Оба молодых человека сердечно обняли своего прежнего профессора философии, которого дон Мигель проводил до самых дверей, выходивших на улицу.

Как только ушел доктор Парсеваль, в кабинете кто-то дважды хлопнул в ладони.

— Подожди! — сказал дон Мигель дону Луису.

Он вышел в кабинет, который, как мы уже говорили раньше, был смежен с гостиной, немного удивленный этим призывом из комнаты, куда никто не проникал без его позволения.

— А, это вы, дорогой учитель! — вскричал он, заметив дона Кандидо.
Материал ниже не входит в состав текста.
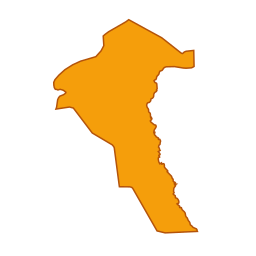 the border of Unity, rotated 356°
{"feature_id": "SDS-871", "entity_name": "Unity", "entity_type": "State", "adm_level": 1, "iso_a3": "SSD", "parent_name": "South Sudan", "parent_adm1": "", "projection": "mercator", "projection_center": [30.188, 8.676], "detail": "fine", "context": "isolated", "style": "filled", "palette": "amber", "viewbox_px": 256, "rotation_deg": 356, "n_neighbors": 0, "source": "natural_earth", "source_scale": "10m", "svg_char_len": 3446}
<svg xmlns="http://www.w3.org/2000/svg" viewBox="0 0 256 256"><g transform="rotate(356 128 128)"><path d="M187.6,57.5L188.5,56.9L189.3,56.2L190.6,55.7L191.4,55.5L199.0,55.2L198.2,71.2L197.3,71.7L196.4,72.1L195.4,72.4L190.1,72.4L187.2,72.0L178.7,70.0L170.5,69.6L169.2,69.9L168.1,70.5L167.4,71.2L166.8,72.1L166.0,72.9L165.1,73.2L163.9,73.5L163.3,74.3L162.5,76.5L161.8,77.3L160.9,78.0L160.2,78.9L159.8,80.4L159.2,81.6L157.9,82.0L157.2,82.7L158.0,84.4L158.7,84.9L159.3,85.1L159.7,85.5L159.8,86.5L159.8,90.9L159.5,91.4L159.1,91.8L159.0,92.2L159.4,92.7L158.7,93.6L157.7,94.1L156.8,94.8L156.1,96.0L155.8,98.2L155.5,98.9L154.8,99.7L154.3,100.1L153.3,100.4L153.0,100.6L152.8,101.0L152.6,102.1L152.5,102.5L152.4,102.6L151.2,103.9L150.8,104.0L149.7,104.2L149.3,104.3L148.8,104.9L148.4,105.8L148.2,106.9L148.4,108.1L148.7,108.9L149.5,110.3L149.8,111.3L149.8,111.8L149.7,112.7L149.8,113.2L150.1,113.7L150.9,114.5L151.2,115.1L151.3,116.2L151.2,118.6L151.6,119.7L152.1,119.2L152.5,120.2L152.2,121.1L151.5,121.8L150.7,122.5L151.1,123.4L151.7,124.1L154.4,126.6L154.8,126.8L155.3,126.9L155.8,127.0L156.1,127.6L156.2,128.6L155.7,129.6L154.4,131.3L154.0,132.0L153.7,132.8L153.5,133.7L153.4,134.5L153.9,134.5L153.9,134.3L153.9,133.8L153.9,133.6L154.5,134.0L154.5,134.6L154.1,135.3L153.9,136.1L154.1,136.7L155.1,137.8L155.3,138.5L155.6,138.8L157.6,140.1L157.6,140.4L157.5,141.2L157.6,141.5L157.8,141.6L158.7,141.4L158.9,141.5L159.5,142.8L159.5,143.8L159.1,144.7L158.8,146.5L158.4,146.9L157.9,147.1L157.6,147.5L157.1,149.3L157.7,150.0L158.1,151.9L158.5,152.6L157.1,153.4L156.6,153.6L158.0,155.8L158.1,156.8L156.9,157.3L156.8,157.6L157.3,158.4L157.5,159.2L156.4,159.5L156.0,161.0L156.3,163.8L157.2,165.9L158.9,165.1L158.9,166.3L159.5,166.4L160.4,166.0L161.2,166.1L161.6,166.8L161.7,167.8L161.6,168.8L161.7,169.7L162.6,171.0L163.9,172.5L164.7,173.7L164.0,174.4L168.0,179.1L168.7,181.5L169.3,182.0L169.4,182.4L169.4,184.3L169.9,184.9L170.9,185.3L171.3,185.8L170.4,186.4L170.4,186.9L170.9,186.9L172.2,187.3L171.8,187.5L171.6,187.6L171.3,187.7L170.8,187.7L170.8,188.2L171.4,188.7L171.2,189.2L170.8,189.6L170.4,190.1L170.1,190.6L169.8,190.9L169.5,191.3L169.0,194.4L169.5,195.6L169.2,196.1L168.7,196.5L168.5,197.0L168.9,197.6L170.0,198.5L170.4,198.9L170.5,199.5L170.4,200.3L170.5,200.9L172.0,201.6L172.8,202.6L173.4,203.9L173.6,205.1L173.5,206.0L173.3,206.5L172.8,206.7L172.0,206.8L171.6,207.1L172.1,207.7L172.8,208.4L173.1,208.6L173.3,208.9L174.0,209.5L174.1,209.8L174.0,210.6L174.0,210.9L174.6,211.1L175.2,211.0L175.7,211.2L175.9,212.1L176.3,213.3L178.4,215.6L179.1,216.9L179.4,219.7L179.8,220.7L180.9,222.0L181.4,223.8L182.1,225.1L182.7,225.9L183.1,226.8L183.4,228.9L183.7,229.2L184.6,229.9L186.0,231.7L189.2,233.4L189.7,234.2L189.8,235.5L190.0,236.0L157.7,235.2L149.8,232.7L128.5,188.5L127.7,187.6L126.6,187.1L125.5,186.8L115.3,186.0L112.9,146.6L112.2,145.2L111.1,143.7L92.0,130.5L74.9,104.3L71.1,103.0L57.4,104.1L58.2,102.3L59.8,94.9L60.9,92.9L62.2,91.5L65.4,90.5L66.9,89.8L68.3,88.7L68.5,88.1L68.5,87.9L67.9,87.4L67.0,86.6L66.5,86.1L65.3,85.5L64.6,85.2L64.0,85.1L63.4,84.8L62.9,84.7L62.4,84.8L61.9,84.9L61.3,85.1L60.9,85.1L60.5,85.1L60.1,84.8L59.5,84.5L59.0,84.5L58.2,84.3L57.3,82.6L57.0,80.2L57.1,77.3L58.5,74.7L62.8,70.4L67.8,66.5L69.2,65.4L77.4,61.0L85.4,58.0L100.9,54.6L106.5,49.2L109.6,44.2L109.7,34.5L111.8,32.9L115.4,30.6L133.3,21.9L136.3,20.0L152.1,30.2L167.9,40.3L185.6,56.4L186.6,57.2L187.6,57.5Z" fill="#f59e0b" stroke="#b45309" stroke-width="1.5"/></g></svg>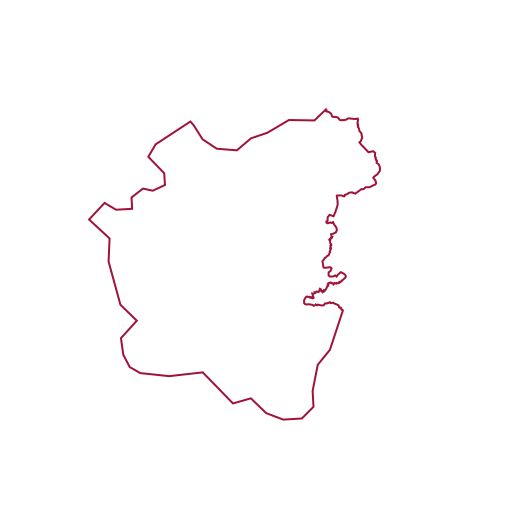 Aksy, Jalal-Abad, Kyrgyzstan, rotated 227°
{"feature_id": "92254566B91870042144057", "entity_name": "Aksy", "entity_type": "district", "adm_level": 2, "iso_a3": "KGZ", "parent_name": "Kyrgyzstan", "parent_adm1": "Jalal-Abad", "projection": "orthographic", "projection_center": [71.846, 41.557], "detail": "fine", "context": "isolated", "style": "outline", "palette": "rose", "viewbox_px": 512, "rotation_deg": 227, "n_neighbors": 0, "source": "geoboundaries", "source_scale": "gbopen_adm2", "svg_char_len": 5407}
<svg xmlns="http://www.w3.org/2000/svg" viewBox="0 0 512 512"><g transform="rotate(227 256 256)"><path d="M156.9,282.4L157.4,282.5L158.6,281.9L159.6,282.7L159.8,282.6L160.4,282.8L160.9,282.1L161.8,281.8L163.0,282.5L164.1,282.6L165.0,282.2L168.3,280.7L169.2,280.6L170.0,279.5L170.4,278.8L170.4,278.7L170.6,278.5L171.0,278.5L171.3,278.6L171.6,278.6L171.9,278.5L172.0,278.2L172.1,277.5L172.2,277.1L172.5,276.5L172.8,276.2L172.9,275.8L172.9,275.5L173.1,275.3L174.2,274.2L174.0,272.8L173.9,272.5L173.7,271.9L175.5,269.9L178.2,268.1L178.2,267.2L178.5,266.9L179.9,266.6L179.8,266.0L179.8,265.4L180.2,264.2L181.8,264.0L183.5,262.6L184.7,261.7L185.9,260.2L186.5,259.5L187.7,259.0L189.0,259.2L190.1,260.4L190.9,261.1L191.6,263.1L191.8,264.4L191.8,264.7L191.9,264.8L192.0,265.9L191.9,265.7L190.6,266.1L189.6,267.3L188.6,267.9L188.3,268.1L188.2,268.0L188.1,267.6L187.7,268.0L187.4,268.1L187.3,268.5L186.9,268.6L186.4,268.6L186.2,269.0L186.3,269.2L186.1,269.4L186.2,269.7L186.4,269.9L186.9,270.0L187.2,269.9L187.3,269.6L187.6,269.5L187.8,269.9L188.2,270.3L188.5,270.8L188.8,271.1L189.4,271.2L189.7,271.3L190.1,271.5L189.5,271.9L188.9,273.4L189.4,274.0L188.9,274.1L188.7,274.1L188.5,274.3L188.7,274.6L188.8,274.8L188.8,275.1L188.9,275.7L188.9,275.8L188.3,276.4L188.1,276.6L187.7,276.8L187.2,276.8L187.0,277.4L187.4,278.7L187.9,279.3L188.3,280.0L188.4,280.3L187.9,280.3L187.6,280.3L187.4,280.7L187.1,280.6L186.8,280.2L186.5,280.1L186.4,279.9L186.1,279.9L185.8,279.8L185.5,279.8L185.4,280.2L185.1,280.7L184.0,280.2L184.0,280.6L184.3,281.3L184.7,282.4L184.1,282.6L183.7,282.4L183.8,283.6L184.5,285.9L184.9,286.7L185.5,288.0L185.1,288.3L185.0,288.5L185.3,288.6L185.8,288.8L186.1,289.0L186.4,289.3L186.1,289.7L186.1,290.0L186.7,290.4L186.4,291.3L186.0,291.7L185.8,292.5L185.4,292.8L185.1,292.7L184.7,292.7L184.3,293.0L184.1,293.0L183.8,293.2L183.7,293.4L183.7,293.5L183.1,293.8L182.8,293.8L182.4,293.5L182.4,293.9L182.6,294.2L182.7,295.0L182.2,295.2L181.9,295.3L181.8,295.5L181.7,295.6L181.5,295.8L181.2,295.9L181.4,296.4L180.1,297.3L179.6,298.6L179.5,299.1L180.1,299.1L180.0,299.4L179.3,301.1L179.1,301.4L179.4,302.0L179.5,302.3L179.3,303.2L179.3,307.0L179.9,307.8L181.0,308.4L183.3,308.1L186.3,307.1L186.5,302.9L186.0,300.9L187.7,300.7L188.4,298.5L189.9,296.7L190.7,296.0L192.5,296.0L194.5,298.0L194.2,300.3L195.5,302.9L197.4,302.5L198.5,300.8L200.4,298.3L201.5,297.6L202.6,298.1L203.9,299.2L205.1,299.9L206.8,300.9L207.1,303.1L207.6,304.9L207.3,306.2L207.5,308.3L207.0,309.4L207.5,310.9L208.0,311.7L208.2,312.7L209.0,312.9L209.3,313.7L210.3,316.0L210.6,316.3L210.9,316.2L211.0,316.0L211.0,315.5L211.3,315.6L211.8,316.8L212.4,317.6L212.7,317.6L212.6,318.6L212.9,318.8L213.0,318.8L213.2,319.0L213.4,319.0L213.5,319.0L213.9,318.8L214.8,319.2L216.5,320.3L216.9,321.0L217.6,320.6L217.9,320.7L217.8,321.2L217.8,321.8L218.1,321.9L218.1,322.0L217.9,322.7L217.8,322.9L217.7,323.1L217.9,323.2L218.1,323.2L218.2,323.3L218.0,323.6L217.7,323.9L217.9,324.9L218.7,324.8L219.3,324.9L220.7,325.8L219.5,328.0L218.8,330.5L219.9,333.0L222.2,334.2L225.6,334.6L228.2,335.5L228.4,335.1L228.3,334.5L228.4,334.0L228.8,333.7L229.4,333.6L229.9,333.0L230.4,332.2L230.6,331.6L231.0,330.9L231.5,330.4L231.6,329.9L231.6,329.6L231.7,329.9L231.8,330.1L232.0,330.3L232.3,330.4L232.8,330.5L233.3,331.2L232.9,331.8L232.9,332.3L235.5,334.9L235.9,337.9L232.2,339.8L234.2,344.4L235.1,345.9L235.9,347.5L237.0,349.3L237.9,350.8L238.5,351.4L239.7,352.2L240.4,353.1L241.8,353.9L243.7,355.3L244.6,355.8L245.0,356.3L245.0,356.5L244.3,357.3L243.7,357.9L243.2,358.6L242.6,359.2L241.9,359.9L240.3,360.6L239.5,361.0L239.4,361.5L239.7,362.0L240.1,362.6L239.0,365.0L238.9,366.9L238.0,368.4L236.9,369.8L236.2,369.9L233.9,371.1L233.9,372.1L233.6,373.6L233.0,378.8L231.9,379.7L231.4,381.1L231.6,382.9L229.0,385.8L226.9,392.2L227.3,393.5L229.6,394.8L233.2,395.1L233.5,396.2L233.0,400.7L233.9,404.9L236.5,407.2L239.1,408.1L240.0,408.2L240.8,408.0L241.3,407.9L241.8,407.7L242.1,407.9L242.7,408.6L242.9,409.3L243.2,409.4L243.7,409.4L244.2,409.6L244.7,409.3L245.2,409.8L245.6,410.0L246.5,410.3L246.7,410.5L246.6,410.8L246.9,410.9L247.3,410.9L247.6,411.1L247.9,411.1L248.2,411.5L248.5,411.6L250.1,413.5L252.7,413.2L255.2,409.0L263.0,409.0L264.6,408.8L266.7,409.0L268.6,409.2L268.5,410.9L269.6,413.3L270.4,414.6L271.4,415.2L272.3,415.6L273.0,416.3L274.3,416.8L275.6,416.8L277.0,417.0L277.3,417.1L277.5,417.3L278.0,417.6L278.5,417.9L278.8,418.1L279.7,418.4L280.4,418.4L280.9,418.6L281.2,419.4L281.9,419.4L282.2,419.5L282.5,420.1L282.7,420.4L283.1,420.2L283.3,420.3L283.4,420.5L284.0,420.8L284.5,421.3L284.7,421.8L285.2,422.6L285.7,423.0L286.1,423.3L286.5,423.9L287.2,424.1L288.1,422.5L289.5,421.1L290.3,420.4L293.7,417.4L294.0,416.6L294.2,415.0L295.4,413.0L296.1,412.3L296.8,411.4L297.6,410.5L298.5,410.1L301.4,410.3L303.1,409.4L304.3,408.1L305.3,407.2L306.1,406.8L306.8,407.2L309.0,408.0L311.4,407.6L313.9,406.1L314.6,406.9L315.2,406.2L315.5,406.5L315.3,391.2L333.0,372.8L338.4,348.3L345.5,332.6L346.3,314.1L361.2,300.5L377.8,296.5L394.1,299.6L399.1,299.7L406.1,258.7L402.0,244.9L379.1,245.3L370.0,237.8L374.2,225.0L382.4,219.3L383.7,204.9L375.0,197.6L385.3,185.2L398.1,181.4L396.5,158.8L368.7,160.9L352.5,144.4L312.8,123.6L290.0,124.7L288.0,101.2L274.3,91.6L260.9,87.9L249.3,91.5L227.3,110.6L207.2,137.7L163.9,138.6L155.4,155.2L134.1,156.3L117.8,164.3L105.9,178.7L106.5,195.2L118.7,205.4L134.3,226.9L137.0,246.1L156.9,282.4Z" fill="none" stroke="#9f1239" stroke-width="2"/></g></svg>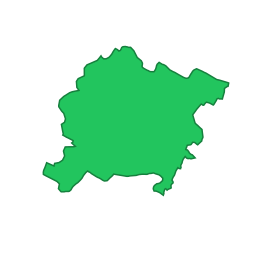 the district of Qutur, Al Gharbiyah, Egypt, rotated 299°
{"feature_id": "37247803B52105005453844", "entity_name": "Qutur", "entity_type": "district", "adm_level": 2, "iso_a3": "EGY", "parent_name": "Egypt", "parent_adm1": "Al Gharbiyah", "projection": "robinson", "projection_center": [30.964, 30.971], "detail": "fine", "context": "isolated", "style": "filled", "palette": "green", "viewbox_px": 256, "rotation_deg": 299, "n_neighbors": 0, "source": "geoboundaries", "source_scale": "gbopen_adm2", "svg_char_len": 4025}
<svg xmlns="http://www.w3.org/2000/svg" viewBox="0 0 256 256"><g transform="rotate(299 128 128)"><path d="M92.6,192.3L93.6,192.7L94.6,193.4L95.2,194.0L96.5,194.8L97.7,194.0L98.5,193.4L100.2,193.4L101.6,194.0L102.5,193.7L103.1,193.0L103.5,191.9L104.7,191.5L105.9,191.4L106.4,191.3L109.3,191.5L113.8,190.7L117.5,190.9L117.3,192.2L117.5,192.8L117.9,193.7L118.6,193.5L119.2,193.5L119.8,193.0L120.6,192.4L121.2,192.3L121.7,192.2L123.1,192.2L123.7,192.2L124.8,191.8L125.8,191.6L127.4,191.4L130.8,191.8L130.1,193.7L130.3,195.4L130.7,195.8L131.2,196.6L131.4,197.5L131.6,198.1L134.4,201.2L135.7,197.3L135.5,195.8L135.7,194.5L136.1,193.5L136.5,192.9L136.7,192.7L137.6,190.6L137.2,189.3L137.2,188.9L138.2,188.7L140.1,188.5L141.6,188.2L142.0,188.7L143.4,190.6L144.2,191.2L146.9,191.5L147.7,193.3L147.1,196.3L147.1,197.1L148.2,197.4L152.4,198.8L153.3,198.4L154.1,198.2L154.9,198.2L156.3,198.0L157.0,197.5L160.0,195.3L162.6,193.4L163.2,190.7L163.7,188.8L164.0,187.8L164.4,185.7L164.9,184.2L165.7,183.4L170.9,178.2L175.6,178.8L177.7,179.0L184.1,180.3L184.5,180.7L184.4,181.2L184.3,182.6L184.7,183.2L187.0,183.5L187.6,183.7L188.6,184.1L189.4,187.2L189.4,188.5L189.4,191.4L189.8,191.6L190.6,191.7L193.3,191.8L195.0,191.9L196.2,191.6L197.7,192.5L197.7,193.7L199.1,196.5L200.1,196.2L206.1,194.8L209.4,193.2L212.3,194.6L212.9,195.3L213.9,195.0L215.8,194.4L216.2,194.2L216.0,193.0L214.2,184.8L213.4,182.1L213.8,169.6L213.6,167.7L213.6,165.6L213.1,159.7L213.0,159.2L210.6,157.5L208.9,157.0L207.3,157.0L205.6,156.8L202.1,156.8L201.6,156.6L200.7,156.2L199.6,154.7L199.2,152.2L199.2,151.8L199.2,151.2L199.2,148.2L199.2,146.6L199.3,141.8L199.1,140.2L199.1,138.8L199.1,136.3L200.7,130.9L200.7,128.4L200.3,127.2L200.5,123.4L197.9,122.6L196.0,122.8L195.0,123.2L193.9,123.4L193.1,123.6L191.0,123.6L189.8,123.4L188.2,120.4L188.0,119.6L188.0,117.9L187.8,116.5L187.8,115.0L187.8,113.1L187.9,112.3L188.0,111.4L188.4,110.8L189.0,110.2L190.0,110.0L190.9,109.6L191.7,109.2L193.2,107.1L194.0,102.9L194.0,102.1L195.9,99.3L198.4,95.6L199.8,91.2L198.8,89.4L198.6,88.1L198.4,87.6L198.0,86.2L197.1,84.8L196.3,83.9L195.3,83.5L193.4,83.7L192.2,83.7L190.9,82.7L191.2,82.0L191.2,81.6L191.4,80.8L191.4,78.5L190.8,78.3L187.7,78.0L184.8,78.0L182.5,77.6L180.8,77.2L179.0,76.1L177.9,75.3L176.7,73.2L177.1,71.3L177.3,70.5L178.0,69.4L175.3,69.0L172.3,68.4L172.0,68.2L166.5,64.0L163.3,61.5L159.1,60.8L152.5,64.5L147.0,60.5L143.7,60.3L138.7,63.6L137.1,66.9L136.8,66.6L134.6,63.9L133.3,62.4L132.7,61.7L130.6,59.9L124.6,56.6L124.4,56.5L119.5,54.9L119.1,54.8L117.4,55.4L114.1,56.5L113.0,57.2L111.5,60.1L110.8,61.4L110.3,62.8L109.7,64.7L107.8,66.7L105.7,68.9L102.2,69.7L98.9,68.0L93.8,72.2L91.4,74.3L91.2,74.3L90.2,74.4L90.2,76.5L90.1,78.8L90.2,79.4L90.3,81.1L90.3,81.5L90.4,86.1L89.0,86.6L87.6,86.0L86.4,90.8L85.3,89.7L82.1,84.1L81.0,82.3L76.6,82.7L74.8,84.3L73.5,85.5L72.8,86.1L72.1,86.2L69.2,86.3L68.1,86.4L64.3,84.4L61.5,81.0L60.5,81.2L58.9,81.7L58.2,73.7L56.4,74.0L53.2,74.5L52.1,74.6L50.0,74.8L48.2,75.4L46.4,76.5L46.4,79.4L46.6,84.5L46.8,91.1L46.8,91.4L46.8,91.8L45.9,95.1L41.2,96.6L40.0,99.7L39.8,100.5L40.4,101.6L41.2,103.0L42.3,104.3L43.7,106.8L44.3,107.4L46.2,108.1L48.7,108.1L50.3,108.3L53.8,109.5L55.9,110.6L58.0,111.2L59.4,111.6L61.7,112.1L62.9,112.1L64.8,112.1L66.2,112.3L68.5,112.7L69.4,113.0L70.8,113.6L70.6,114.8L70.8,116.3L70.4,118.1L70.2,122.1L70.1,123.8L70.1,125.5L70.3,126.8L70.3,127.7L70.3,128.6L70.1,130.9L70.1,132.1L70.3,133.2L71.8,135.3L73.6,135.9L75.3,136.3L77.2,137.0L79.0,137.6L80.7,137.8L81.3,139.5L85.2,150.5L86.1,151.9L86.9,152.7L89.9,157.2L90.3,157.9L92.6,160.2L94.5,162.9L95.3,164.4L96.7,167.1L97.1,167.4L98.6,168.8L99.6,170.4L100.6,171.5L101.1,172.3L101.3,174.2L102.1,177.9L101.9,179.4L101.7,180.5L101.5,180.9L101.0,182.7L99.2,183.6L98.3,183.6L95.2,182.5L94.0,181.3L93.2,180.2L90.5,179.0L88.6,179.0L88.2,179.2L87.0,179.6L85.5,181.4L86.4,183.1L86.6,184.4L86.8,186.3L86.8,186.9L86.8,187.9L86.6,189.0L86.3,191.5L88.2,191.1L89.2,190.4L91.7,190.0L92.1,189.8L93.2,190.4L92.7,192.1L92.6,192.3Z" fill="#22c55e" stroke="#15803d" stroke-width="1.5"/></g></svg>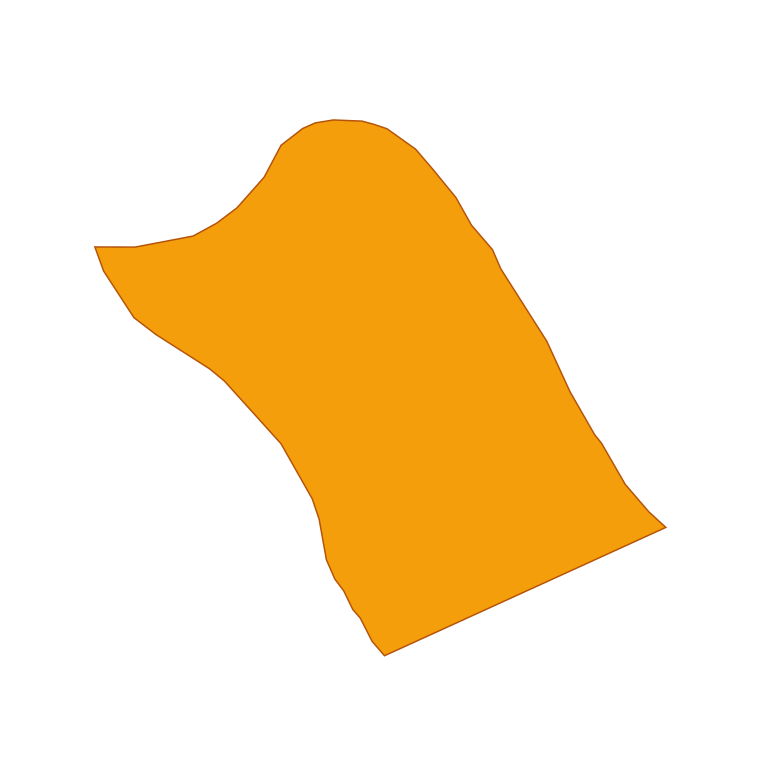 Santiago Chimaltenango, Huehuetenango, Guatemala (Equal Earth projection), rotated 139°
{"feature_id": "79465075B81878845839698", "entity_name": "Santiago Chimaltenango", "entity_type": "district", "adm_level": 2, "iso_a3": "GTM", "parent_name": "Guatemala", "parent_adm1": "Huehuetenango", "projection": "equal_earth", "projection_center": [-91.685, 15.508], "detail": "fine", "context": "isolated", "style": "filled", "palette": "amber", "viewbox_px": 768, "rotation_deg": 139, "n_neighbors": 0, "source": "geoboundaries", "source_scale": "gbopen_adm2", "svg_char_len": 674}
<svg xmlns="http://www.w3.org/2000/svg" viewBox="0 0 768 768"><g transform="rotate(139 384 384)"><path d="M512.3,677.1L521.5,653.2L529.2,598.1L523.6,570.7L505.7,510.0L502.5,490.9L500.9,406.5L513.5,344.4L521.6,324.6L542.8,289.1L549.1,268.9L550.1,254.3L555.5,234.3L555.5,222.9L561.8,197.6L561.9,178.6L265.4,90.9L268.0,113.8L267.8,149.9L258.7,196.6L258.3,207.5L248.7,256.1L233.1,309.4L220.3,394.3L214.0,414.2L213.8,446.5L207.4,477.5L206.3,514.0L206.1,540.6L214.3,574.7L221.4,586.8L228.1,596.8L249.0,616.5L264.5,626.1L277.8,630.2L305.0,631.7L338.8,618.7L379.3,613.4L405.1,615.2L431.0,620.9L482.1,650.7L512.3,677.1Z" fill="#f59e0b" stroke="#b45309" stroke-width="1.5"/></g></svg>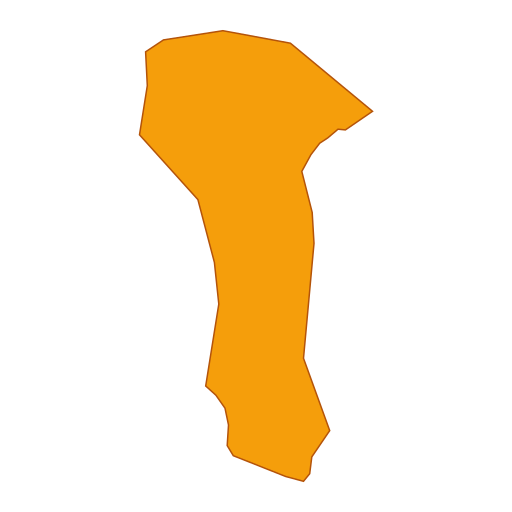 the Municipality of Škofljica
{"feature_id": "SVN-990", "entity_name": "Škofljica", "entity_type": "Municipality", "adm_level": 1, "iso_a3": "SVN", "parent_name": "Slovenia", "parent_adm1": "", "projection": "equal_earth", "projection_center": [14.578, 45.957], "detail": "fine", "context": "isolated", "style": "filled", "palette": "amber", "viewbox_px": 512, "rotation_deg": 0, "n_neighbors": 0, "source": "natural_earth", "source_scale": "10m", "svg_char_len": 499}
<svg xmlns="http://www.w3.org/2000/svg" viewBox="0 0 512 512"><path d="M329.7,430.6L311.8,456.9L309.7,473.7L303.5,481.3L285.7,476.5L233.3,455.7L227.2,445.6L228.5,425.0L225.0,408.2L215.9,395.2L205.7,386.0L218.8,304.1L214.4,262.4L197.9,199.6L139.5,134.8L147.3,85.7L145.6,51.8L163.5,39.9L222.9,30.7L290.4,43.2L372.5,111.3L345.4,129.9L338.0,129.2L327.9,137.8L319.7,143.2L310.9,154.7L301.8,171.4L312.2,212.5L314.0,243.4L303.5,358.3L329.7,430.6Z" fill="#f59e0b" stroke="#b45309" stroke-width="1.5"/></svg>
— Я, Мигель, я. Прости меня, но видя, что ты сильно запоздал, я предположил, что ты, быть может, вошел потайной дверью, скрытым выходом, которого я не знаю, и так как с некоторого времени я избегаю уединения, потому надо тебе знать, мой уважаемый Мигель, что уединение расстраивает воображение и, судя по тому, что говорят философы, служит к добру и к злу, причина, из-за которой я предпочитаю общество, которое, согласно мнению Квинтилиана…

— Луис!

— Чего тебе? — отвечал тот, входя.

— Как, Бельграно здесь!

— Да, сеньор, и я его позвал сюда, чтобы он помог мне выслушать вашу диссертацию.

— Так что этот дом — очаг опасностей для меня?

— Как так, мой уважаемый учитель? — спросил дон Луис, садясь возле него.